The Second Division consisted of the regular members and in
addition Referee James P. Carey, Jr. when award was rendered.
SYSTEM FEDERATION NO. 2, RAILWAY EMPLOYES'
DEPARTMENT, A. F. of L. - C. I. O. (Carmen)
EMPLOYES' STATEMENT OF FACTS: Mr. C. E. Jones, hereinafter referred to as the claimant, regularly employed by the Missouri Pacific Railroad Company, hereinafter referred to as the carrier, as a car oiler at Lesperance Street Yards, St. Louis, Missouri, with hours of 4:00 P. M. to 12 Midnight, work week Monday through Friday, rest days Saturday and Sunday.
The carrier summoned the claimant as a witness at an investigation held in the office of the superintendent, beginning at 9:00 A. M., Friday, November 23, 1956. The claimant reported as requested and was required to remain at the investigation from 9:00 A. M. to 10:45 A. M. a total of one hour and forty-five minutes.
The employes herewith submit Exhibit A which is letter dated January 18, 1957, addressed to Local Chairman Carl B. Edwards, signed by general car foreman, Mr. T. A. Cummings, substantiating the fact that the claimant was a carrier witness and requested to attend the investigation on his off hours. The claimant was not being investigated nor did he have a personal interest in the investigation, other than carrying out the instructions of the carrier to appear as a witness for them.
Sometimes the exception proves the rule and we have such an exception on this property. Signalmen are widely scattered over the property. The use of their services often requires considerable traveling contrary to the situation with the shop crafts. In Award 6374 of the Third Division, we find a claim from a signal foreman on this property for 16 hours pay at the punitive rate for giving a deposition on his off day. The rule is quoted in the award which entitled the claimant to 8 hours pay at the straight time rate. The claim was denied and payment under the specific rule approved. The carrier in course of collective bargaining agreed to the rule in view of the working conditions of signalmen. The rule illustrates a type of rule that resulted from collective bargaining in a specific situation. Note that although 16 hours of claimant's time was consumed, he was allowed only 8 hours and that at the straight time rate even though it was a rest day. It is interesting to note that the same referee sat with the Third Division in that dispute as sat with this Division in Docket 2561, Award 2736.
The same considerations would enter into a decision to determine the terms of an implied contract if Judge Swacker's theory were pursued. The facts which we have discussed immediately above are the factors which an equity court would consider. For that reason the carrier emphatically states that the doctrine of implied contract has been improperly applied if this Division should consider the doctrine within its province to apply which the carrier states is not within its province.
To summarize, we have shown that the carrier is entitled to reargue the issues in Award 2736 because of new evidence. We have shown that the agreement is intentionally devoid of a special rule covering the issue in this claim as the result of collective bargaining. We have shown that the claim is not supported by the practice on this property. We have shown that rules cited by the employes have no application to claims of this nature. It follows that this Board has no alternative but to dismiss the claims for lack of any authority upon which it can resolve the dispute.
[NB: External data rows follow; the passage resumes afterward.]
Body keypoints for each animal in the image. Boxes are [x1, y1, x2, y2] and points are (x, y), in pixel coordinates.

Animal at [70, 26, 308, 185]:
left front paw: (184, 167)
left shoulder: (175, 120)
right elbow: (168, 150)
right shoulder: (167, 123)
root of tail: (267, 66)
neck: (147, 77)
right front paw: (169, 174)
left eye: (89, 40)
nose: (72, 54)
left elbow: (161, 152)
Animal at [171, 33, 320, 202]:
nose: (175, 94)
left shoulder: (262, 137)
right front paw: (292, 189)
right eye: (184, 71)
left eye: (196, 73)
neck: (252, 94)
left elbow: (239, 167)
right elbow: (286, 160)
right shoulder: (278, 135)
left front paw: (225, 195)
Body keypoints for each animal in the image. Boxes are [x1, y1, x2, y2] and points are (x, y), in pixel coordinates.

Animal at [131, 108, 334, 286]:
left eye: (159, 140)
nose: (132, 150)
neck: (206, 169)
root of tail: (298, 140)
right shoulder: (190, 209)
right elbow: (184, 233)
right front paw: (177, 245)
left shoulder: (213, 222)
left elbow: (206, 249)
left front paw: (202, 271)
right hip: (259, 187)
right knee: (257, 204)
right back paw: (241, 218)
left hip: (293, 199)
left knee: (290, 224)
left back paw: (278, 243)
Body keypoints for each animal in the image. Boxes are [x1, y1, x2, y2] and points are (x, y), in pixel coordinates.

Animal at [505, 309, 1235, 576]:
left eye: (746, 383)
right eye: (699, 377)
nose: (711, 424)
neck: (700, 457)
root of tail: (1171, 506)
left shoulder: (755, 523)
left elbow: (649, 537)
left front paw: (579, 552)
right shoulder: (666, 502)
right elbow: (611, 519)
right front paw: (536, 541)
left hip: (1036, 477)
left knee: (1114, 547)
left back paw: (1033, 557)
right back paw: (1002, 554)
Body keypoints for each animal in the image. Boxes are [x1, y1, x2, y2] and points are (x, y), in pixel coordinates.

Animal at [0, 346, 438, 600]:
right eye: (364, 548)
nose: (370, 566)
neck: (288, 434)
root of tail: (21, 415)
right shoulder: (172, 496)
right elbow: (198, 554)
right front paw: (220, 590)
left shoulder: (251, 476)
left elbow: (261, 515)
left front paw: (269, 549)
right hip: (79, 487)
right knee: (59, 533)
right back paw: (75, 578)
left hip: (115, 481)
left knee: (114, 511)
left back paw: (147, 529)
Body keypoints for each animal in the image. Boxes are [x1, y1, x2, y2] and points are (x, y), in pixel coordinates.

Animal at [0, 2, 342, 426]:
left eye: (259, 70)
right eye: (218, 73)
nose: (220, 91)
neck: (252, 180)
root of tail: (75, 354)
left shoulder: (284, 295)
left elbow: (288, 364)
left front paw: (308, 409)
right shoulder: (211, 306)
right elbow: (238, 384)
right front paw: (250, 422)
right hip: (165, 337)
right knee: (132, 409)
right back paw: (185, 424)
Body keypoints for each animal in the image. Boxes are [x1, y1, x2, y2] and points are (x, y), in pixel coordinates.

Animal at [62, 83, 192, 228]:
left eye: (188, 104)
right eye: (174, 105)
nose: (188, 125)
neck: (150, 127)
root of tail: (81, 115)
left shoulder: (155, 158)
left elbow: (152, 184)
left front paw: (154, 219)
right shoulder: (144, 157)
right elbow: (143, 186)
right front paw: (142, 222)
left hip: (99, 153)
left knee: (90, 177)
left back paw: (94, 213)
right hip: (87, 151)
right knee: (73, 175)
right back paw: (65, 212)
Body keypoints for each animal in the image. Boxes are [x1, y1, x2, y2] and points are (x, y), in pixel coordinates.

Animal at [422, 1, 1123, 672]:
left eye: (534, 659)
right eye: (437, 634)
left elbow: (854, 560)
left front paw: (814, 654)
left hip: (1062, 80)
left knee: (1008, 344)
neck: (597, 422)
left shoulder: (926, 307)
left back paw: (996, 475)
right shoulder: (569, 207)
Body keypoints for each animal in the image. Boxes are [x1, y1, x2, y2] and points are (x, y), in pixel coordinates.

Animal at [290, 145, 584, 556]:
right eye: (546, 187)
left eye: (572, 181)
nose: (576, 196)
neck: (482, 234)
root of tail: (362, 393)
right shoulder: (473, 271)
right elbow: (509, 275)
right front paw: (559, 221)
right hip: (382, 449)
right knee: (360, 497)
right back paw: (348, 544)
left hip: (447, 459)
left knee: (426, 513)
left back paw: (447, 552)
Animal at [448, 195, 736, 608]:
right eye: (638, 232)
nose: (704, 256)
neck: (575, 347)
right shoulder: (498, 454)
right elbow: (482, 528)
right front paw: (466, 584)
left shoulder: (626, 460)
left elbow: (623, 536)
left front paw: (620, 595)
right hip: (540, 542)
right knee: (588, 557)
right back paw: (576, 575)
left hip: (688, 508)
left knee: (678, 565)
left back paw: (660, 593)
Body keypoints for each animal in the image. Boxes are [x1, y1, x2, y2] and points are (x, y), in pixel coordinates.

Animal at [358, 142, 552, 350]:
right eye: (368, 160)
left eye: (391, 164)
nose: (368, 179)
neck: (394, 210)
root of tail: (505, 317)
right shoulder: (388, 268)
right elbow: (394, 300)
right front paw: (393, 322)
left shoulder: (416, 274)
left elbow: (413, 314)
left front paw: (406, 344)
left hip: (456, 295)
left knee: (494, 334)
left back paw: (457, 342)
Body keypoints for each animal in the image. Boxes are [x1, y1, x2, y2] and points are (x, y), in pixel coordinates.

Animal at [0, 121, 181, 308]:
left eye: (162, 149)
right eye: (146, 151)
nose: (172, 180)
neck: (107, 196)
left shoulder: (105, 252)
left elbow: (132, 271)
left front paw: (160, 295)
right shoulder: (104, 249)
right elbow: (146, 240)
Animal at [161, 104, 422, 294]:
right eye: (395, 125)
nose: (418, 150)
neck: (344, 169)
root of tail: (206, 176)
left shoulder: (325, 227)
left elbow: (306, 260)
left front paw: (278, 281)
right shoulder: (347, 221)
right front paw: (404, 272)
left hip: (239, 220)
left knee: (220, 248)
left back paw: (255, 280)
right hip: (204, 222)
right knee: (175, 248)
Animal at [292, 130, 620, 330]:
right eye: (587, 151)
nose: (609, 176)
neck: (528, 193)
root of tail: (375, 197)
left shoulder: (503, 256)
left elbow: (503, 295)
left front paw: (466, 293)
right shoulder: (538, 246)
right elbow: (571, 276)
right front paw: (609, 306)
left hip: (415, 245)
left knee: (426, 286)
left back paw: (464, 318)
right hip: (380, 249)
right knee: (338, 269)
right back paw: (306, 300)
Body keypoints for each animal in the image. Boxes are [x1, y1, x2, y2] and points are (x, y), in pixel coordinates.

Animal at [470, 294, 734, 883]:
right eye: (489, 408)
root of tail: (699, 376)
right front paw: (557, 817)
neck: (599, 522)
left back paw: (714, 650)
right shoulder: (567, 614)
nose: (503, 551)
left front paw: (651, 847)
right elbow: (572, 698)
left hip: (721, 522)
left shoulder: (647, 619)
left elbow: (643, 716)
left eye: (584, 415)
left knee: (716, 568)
But if the Board should not deny the claim, then the claim cannot be sustained as presented because the amount requested is unreasonable and excessive for the time and effort expended.
The carrier is firmly convinced that the proper course for this Board is to dismiss the claim because not supported by the rules.
FINDINGS: The Second Division of the Adjustment Board, upon the whole record and all the evidence, finds that:
The carrier or carriers and the employe or employes involved in this dispute are respectively carrier and employe within the meaning of the Railway Labor Act as approved June 21, 1934.
This Division of the Adjustment Board has jurisdiction over the dispute involved herein.
The majority states "We find nothing in the classification of work rules which can be said to afford a reasonable basis for allowing compensation such as is claimed here." Such reasoning, if followed to a logical conclusion, would make it necessary to define even the most minute details involving every type of service to be performed. However, there is no need for specifically defining every possible service to be performed since it is an elementary principle of the law of contract that if the employer calls upon the employe to perform any service the employer thereby creates an obligation to pay for such service if the employe responds. The claimant was called by the carrier to attend an investigation. He responded and unless he is compensated for such service he is being unjustly dealt with. The service performed lies within the scope of the collective agreement and we submit that a reasonable interpretation of Rule 4 requires that claimant be compensated in accordance with its terms.